Trump is hardly the first US president to embody this dichotomy: Richard Nixon, the only president to resign and a byword for paranoia, bigotry and the abuse of office, was also responsible for one of the great foreign policy breakthroughs of the modern world when he visited Beijing.

And then we return to Nixon’s predecessor, LBJ. He was corrupt, lied with impunity, was a megalomaniac, a misogynist and a bully. He was also a coward. He urinated into his washbasin in front of secretaries and shouted orders to his aides while defecating. But he also changed the lives of hundreds of millions of black Americans for the better through the civil rights legislation that he pushed through — when few others (including many of those in his administration) thought it possible.

What makes LBJ so endlessly fascinating is his motivation. He had next to no interest in the cause. As Caro’s biography shows, his interest in civil rights was — as with everything else in his life — entirely political. No southern politician could be elected president while the South remained so reactionary, so he used his skills to remove that problem for him — the skills of a lying, corrupt bully.

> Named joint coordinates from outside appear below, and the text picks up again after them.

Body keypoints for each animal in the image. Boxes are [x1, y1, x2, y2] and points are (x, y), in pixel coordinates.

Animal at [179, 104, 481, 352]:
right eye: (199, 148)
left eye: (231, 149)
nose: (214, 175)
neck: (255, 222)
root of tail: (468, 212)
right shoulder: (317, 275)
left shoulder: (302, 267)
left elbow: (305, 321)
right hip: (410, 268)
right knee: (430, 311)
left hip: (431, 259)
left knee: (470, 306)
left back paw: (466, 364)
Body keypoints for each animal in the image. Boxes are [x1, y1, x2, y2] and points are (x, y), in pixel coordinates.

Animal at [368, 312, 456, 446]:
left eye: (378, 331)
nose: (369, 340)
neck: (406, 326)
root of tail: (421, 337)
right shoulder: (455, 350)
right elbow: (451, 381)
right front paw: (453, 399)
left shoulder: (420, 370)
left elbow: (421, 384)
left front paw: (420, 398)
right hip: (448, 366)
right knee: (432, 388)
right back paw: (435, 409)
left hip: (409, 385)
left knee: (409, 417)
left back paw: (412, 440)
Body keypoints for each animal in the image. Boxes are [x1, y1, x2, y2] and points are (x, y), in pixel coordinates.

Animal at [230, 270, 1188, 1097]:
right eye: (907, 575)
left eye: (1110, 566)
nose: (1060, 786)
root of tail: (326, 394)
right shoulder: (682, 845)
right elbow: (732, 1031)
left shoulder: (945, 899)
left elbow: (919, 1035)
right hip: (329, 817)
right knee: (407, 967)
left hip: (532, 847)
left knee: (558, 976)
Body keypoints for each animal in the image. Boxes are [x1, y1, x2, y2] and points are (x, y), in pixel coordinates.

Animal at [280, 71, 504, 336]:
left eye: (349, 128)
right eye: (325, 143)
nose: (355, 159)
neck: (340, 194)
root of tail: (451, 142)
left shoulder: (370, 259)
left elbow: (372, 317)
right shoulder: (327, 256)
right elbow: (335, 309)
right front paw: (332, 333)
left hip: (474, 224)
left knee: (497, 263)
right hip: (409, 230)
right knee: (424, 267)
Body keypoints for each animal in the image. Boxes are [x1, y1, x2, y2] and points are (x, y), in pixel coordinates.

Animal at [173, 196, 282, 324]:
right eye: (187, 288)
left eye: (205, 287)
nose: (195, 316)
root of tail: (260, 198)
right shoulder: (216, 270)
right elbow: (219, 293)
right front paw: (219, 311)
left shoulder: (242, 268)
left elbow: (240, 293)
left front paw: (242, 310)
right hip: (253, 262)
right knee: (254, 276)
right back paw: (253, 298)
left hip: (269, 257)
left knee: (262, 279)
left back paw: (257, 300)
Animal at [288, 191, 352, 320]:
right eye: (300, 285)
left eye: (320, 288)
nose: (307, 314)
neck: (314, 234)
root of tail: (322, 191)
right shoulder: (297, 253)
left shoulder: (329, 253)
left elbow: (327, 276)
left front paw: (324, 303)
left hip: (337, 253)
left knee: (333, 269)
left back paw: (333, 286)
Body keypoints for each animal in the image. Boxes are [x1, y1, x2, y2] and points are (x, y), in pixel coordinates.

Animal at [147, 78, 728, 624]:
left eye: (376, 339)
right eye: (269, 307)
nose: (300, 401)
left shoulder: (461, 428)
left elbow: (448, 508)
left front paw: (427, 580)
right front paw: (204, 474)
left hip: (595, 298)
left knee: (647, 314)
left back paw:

Civil rights may have been a vehicle for Johnson rather than a cause, but what are President Trump’s motives? For Johnson, civil rights were a means to an end. For Trump, Middle East peace deals are the end, but not because he has any interest in the region or in policy more generally. Rather, he portrays himself as the Deal Maker Par Extraordinaire. One day it is North Korea, the next Abu Dhabi. One may turn out to be a charade, the other to have substance. But both — and everything else — are about the Trump brand and the braggadocio that is its foundation. The components and substance of any deal, of any policy, are an irrelevance; what matters is the fact of President Trump’s involvement and how that is sold to the electorate.

And so, once more, we contemplate that eternal question of what makes a good person. President Trump may stretch that label to breaking point. But not quite…


Stephen Pollard is Editor of the Jewish Chronicle.